- Document passage
Identity Federation for AWS Documentation

Identity Federation for Amazon Web Services (AWS) is an Identity Broker/Token Vendor that provides temporary AWS security credentials to Atlassian groups and enables access control to AWS resources via Identity and Access Management (IAM) Policies:

• AWS Connector management - add long-term AWS security credentials (IAM users) only once and configure access to AWS resources for Atlassian groups with temporary AWS security credentials and fine grained control via IAM Policies thereafter.
• Single Sign-On (SSO) to the AWS Management Console - access AWS resources directly via menu links and/or a configurable AWS Management Console Login gadget.
• REST API for temporary AWS Credentials - expose AWS Connectors to requesting users with sufficient permissions and allow retrieval of temporary AWS security credentials based on such a connector.

Integrate AWS into your JIRA and DevOps workflows with the following key benefits:

• Secure and protected AWS credentials storage - store your long-term AWS security credentials with industry standard encryption without ever exposing these to any of your users (or add-ons).
• Enable AWS resource usage per Atlassian user - a Federated User enables provisioning of AWS resources based on the Atlassian user name (e.g. a dedicated Amazon S3 bucket or EC2 instance per developer).
• Forget about distributing AWS credentials - you only need one set of long-term AWS security credentials (more possible though) to grant potentially fine grained permissions for AWS resources to Atlassian users.
• Forget about revoking AWS credentials - never worry about team changes or employee leave, your AWS resource permissions simply follow the respective group membership changes.

- Work instructions
1. Reproduce everything in the Identity Federation for AWS documentation from "Integrate AWS into" down to "instance per developer).".
2. Decide whether each statement agrees with the Identity Federation for AWS documentation, answering yes or no and quoting the words that decide it: (a) Long-term AWS security credentials are kept with industry standard encryption. (b) Only one set of long-term AWS security credentials can be used. (c) Single Sign-On to the AWS Management Console works only through a gadget.
3. According to the Identity Federation for AWS documentation, why is there no need to revoke AWS credentials when a team changes or an employee leaves?
Nothing in the listing is needed for the work here.

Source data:
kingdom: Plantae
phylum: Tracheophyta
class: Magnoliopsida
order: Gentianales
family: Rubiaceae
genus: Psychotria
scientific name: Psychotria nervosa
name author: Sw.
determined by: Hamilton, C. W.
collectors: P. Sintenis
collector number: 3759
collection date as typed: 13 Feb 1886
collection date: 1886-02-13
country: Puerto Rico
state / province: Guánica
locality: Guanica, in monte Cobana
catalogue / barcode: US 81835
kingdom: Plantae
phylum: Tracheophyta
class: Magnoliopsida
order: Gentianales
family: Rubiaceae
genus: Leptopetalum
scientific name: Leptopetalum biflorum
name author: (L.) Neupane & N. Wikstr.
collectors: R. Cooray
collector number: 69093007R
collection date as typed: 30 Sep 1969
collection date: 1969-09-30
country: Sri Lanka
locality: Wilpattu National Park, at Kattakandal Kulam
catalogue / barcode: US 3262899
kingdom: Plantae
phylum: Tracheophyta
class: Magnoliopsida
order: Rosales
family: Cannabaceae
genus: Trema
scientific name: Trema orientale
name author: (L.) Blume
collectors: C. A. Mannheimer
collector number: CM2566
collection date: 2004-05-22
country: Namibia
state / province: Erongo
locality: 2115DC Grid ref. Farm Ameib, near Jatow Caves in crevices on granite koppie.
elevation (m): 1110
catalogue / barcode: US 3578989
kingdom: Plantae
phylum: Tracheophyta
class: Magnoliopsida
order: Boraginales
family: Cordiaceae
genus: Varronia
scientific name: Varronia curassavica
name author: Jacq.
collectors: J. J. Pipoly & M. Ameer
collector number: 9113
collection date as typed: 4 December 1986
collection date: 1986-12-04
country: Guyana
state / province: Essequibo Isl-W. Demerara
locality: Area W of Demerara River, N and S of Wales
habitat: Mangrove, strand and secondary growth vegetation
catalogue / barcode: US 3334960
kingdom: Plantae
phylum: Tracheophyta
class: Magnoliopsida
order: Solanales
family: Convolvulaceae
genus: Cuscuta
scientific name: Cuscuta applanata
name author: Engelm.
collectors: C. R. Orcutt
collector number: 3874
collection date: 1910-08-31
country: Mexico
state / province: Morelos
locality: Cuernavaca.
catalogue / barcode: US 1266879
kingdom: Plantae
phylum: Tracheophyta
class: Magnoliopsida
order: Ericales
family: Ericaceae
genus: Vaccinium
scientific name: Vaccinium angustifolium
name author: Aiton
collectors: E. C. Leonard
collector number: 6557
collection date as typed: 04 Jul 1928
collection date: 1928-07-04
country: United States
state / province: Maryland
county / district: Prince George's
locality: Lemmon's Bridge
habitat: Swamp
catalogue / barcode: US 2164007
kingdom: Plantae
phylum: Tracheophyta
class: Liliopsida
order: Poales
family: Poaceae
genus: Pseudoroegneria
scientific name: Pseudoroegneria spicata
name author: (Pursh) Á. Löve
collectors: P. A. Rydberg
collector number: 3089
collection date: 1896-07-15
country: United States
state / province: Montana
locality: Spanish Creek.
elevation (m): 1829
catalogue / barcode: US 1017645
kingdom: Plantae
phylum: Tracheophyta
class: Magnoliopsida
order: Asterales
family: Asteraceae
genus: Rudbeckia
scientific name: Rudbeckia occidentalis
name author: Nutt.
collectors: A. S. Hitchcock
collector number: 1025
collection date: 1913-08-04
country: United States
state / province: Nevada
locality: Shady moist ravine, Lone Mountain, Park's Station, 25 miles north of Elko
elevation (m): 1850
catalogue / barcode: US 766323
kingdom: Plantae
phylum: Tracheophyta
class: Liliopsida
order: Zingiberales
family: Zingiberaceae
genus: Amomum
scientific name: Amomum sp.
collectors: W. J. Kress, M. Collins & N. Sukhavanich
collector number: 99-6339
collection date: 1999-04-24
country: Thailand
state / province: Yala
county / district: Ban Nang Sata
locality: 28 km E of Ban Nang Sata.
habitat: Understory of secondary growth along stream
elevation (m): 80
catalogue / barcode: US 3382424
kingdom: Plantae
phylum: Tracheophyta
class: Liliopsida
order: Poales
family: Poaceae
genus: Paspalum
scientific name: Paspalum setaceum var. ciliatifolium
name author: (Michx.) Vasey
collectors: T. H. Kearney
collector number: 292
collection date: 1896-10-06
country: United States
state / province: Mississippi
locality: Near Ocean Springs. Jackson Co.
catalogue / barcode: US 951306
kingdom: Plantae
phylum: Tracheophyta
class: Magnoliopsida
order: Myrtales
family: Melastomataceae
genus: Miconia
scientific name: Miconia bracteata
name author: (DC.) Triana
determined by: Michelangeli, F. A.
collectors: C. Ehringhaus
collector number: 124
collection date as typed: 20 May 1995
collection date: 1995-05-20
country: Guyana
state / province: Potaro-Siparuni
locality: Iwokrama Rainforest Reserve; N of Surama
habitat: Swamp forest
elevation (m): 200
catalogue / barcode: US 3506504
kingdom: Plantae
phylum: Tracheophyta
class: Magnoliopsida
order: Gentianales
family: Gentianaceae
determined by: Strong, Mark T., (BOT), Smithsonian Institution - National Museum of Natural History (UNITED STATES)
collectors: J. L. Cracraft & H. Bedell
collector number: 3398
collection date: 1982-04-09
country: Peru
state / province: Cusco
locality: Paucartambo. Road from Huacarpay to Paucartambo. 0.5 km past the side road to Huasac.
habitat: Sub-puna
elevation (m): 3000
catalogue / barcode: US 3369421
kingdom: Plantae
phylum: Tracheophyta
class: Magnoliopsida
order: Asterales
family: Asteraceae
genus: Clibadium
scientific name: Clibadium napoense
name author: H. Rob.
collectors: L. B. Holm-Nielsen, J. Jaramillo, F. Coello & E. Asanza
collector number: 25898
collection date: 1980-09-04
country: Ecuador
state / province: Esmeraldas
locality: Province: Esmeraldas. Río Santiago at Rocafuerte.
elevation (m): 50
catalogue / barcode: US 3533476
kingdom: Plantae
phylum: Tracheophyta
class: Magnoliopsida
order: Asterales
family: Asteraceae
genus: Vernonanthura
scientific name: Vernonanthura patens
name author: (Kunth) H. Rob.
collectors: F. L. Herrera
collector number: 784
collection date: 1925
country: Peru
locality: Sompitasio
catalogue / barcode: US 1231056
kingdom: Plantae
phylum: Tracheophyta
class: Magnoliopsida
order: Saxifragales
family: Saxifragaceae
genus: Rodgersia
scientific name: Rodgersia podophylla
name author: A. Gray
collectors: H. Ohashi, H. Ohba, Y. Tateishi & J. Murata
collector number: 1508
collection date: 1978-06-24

- Outputs for the tasks
1.
Integrate AWS into your JIRA and DevOps workflows with the following key benefits:

• Secure and protected AWS credentials storage - store your long-term AWS security credentials with industry standard encryption without ever exposing these to any of your users (or add-ons).
• Enable AWS resource usage per Atlassian user - a Federated User enables provisioning of AWS resources based on the Atlassian user name (e.g. a dedicated Amazon S3 bucket or EC2 instance per developer).

2.
(a) Yes: "store your long-term AWS security credentials with industry standard encryption without ever exposing these to any of your users (or add-ons)."
(b) No: "you only need one set of long-term AWS security credentials (more possible though)."
(c) No: "access AWS resources directly via menu links and/or a configurable AWS Management Console Login gadget."

3. AWS resource permissions follow the respective group membership changes. When a team changes or an employee leaves, access adjusts along with group membership, so no credentials have to be revoked.